While Lam’s sculptures have an aesthetic ease and elegance, they are born of a response to global tensions. A recurring motif in his new work is the “drop”, representing his grief and frustration at recurring cycles of human suffering and violence. Lam channels this emotional response into his working discipline, transferring it instead into patience and determination to overcome engineering quandaries and opposing material qualities, to create works where tension is transformative, and even beautiful.
Rod Mireau’s practice explores tensions between the natural world and the industrial, informed by his upbringing in Saskatchewan, and the enduring memory of abandoned farm equipment embedded within and overgrown by the landscape. Using elemental materials such as reclaimed wood, metal, and charcoal grit that are imbued with their own sense of transformation and history, Mireau’s process combines practical engineering with dreamlike creativity.
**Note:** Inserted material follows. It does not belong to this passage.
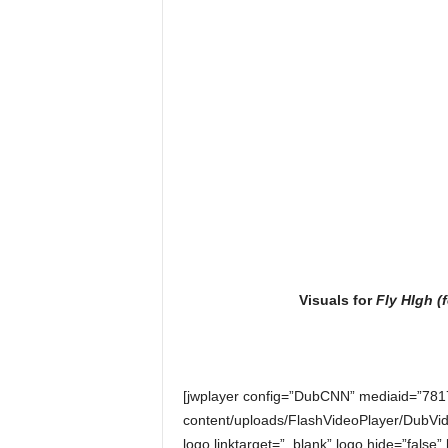
Visuals for
Fly HIgh (
[jwplayer config=”DubCNN” mediaid=”781
content/uploads/FlashVideoPlayer/DubVid
logo.linktarget=”_blank” logo.hide=”false”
Several large wall sculptures in this exhibition mark a departure from previous work to incorporate representational elements and landscapes. Although rooted in memory, Mireau’s compositions are largely imagined and instinctively constructed, using recognisable geological forms to conjure spaces that feel familiar but are outside of specific time or place. This notion of worldbuilding is important. The fragmentary make-up of Mireau’s work, whether figurative or abstract, suggests both building and dismantling, archaeology and memory. Through his material explorations he finds new possibilities and creates a transitional space, where the organic meets the mechanical, and alternative worlds can be formed.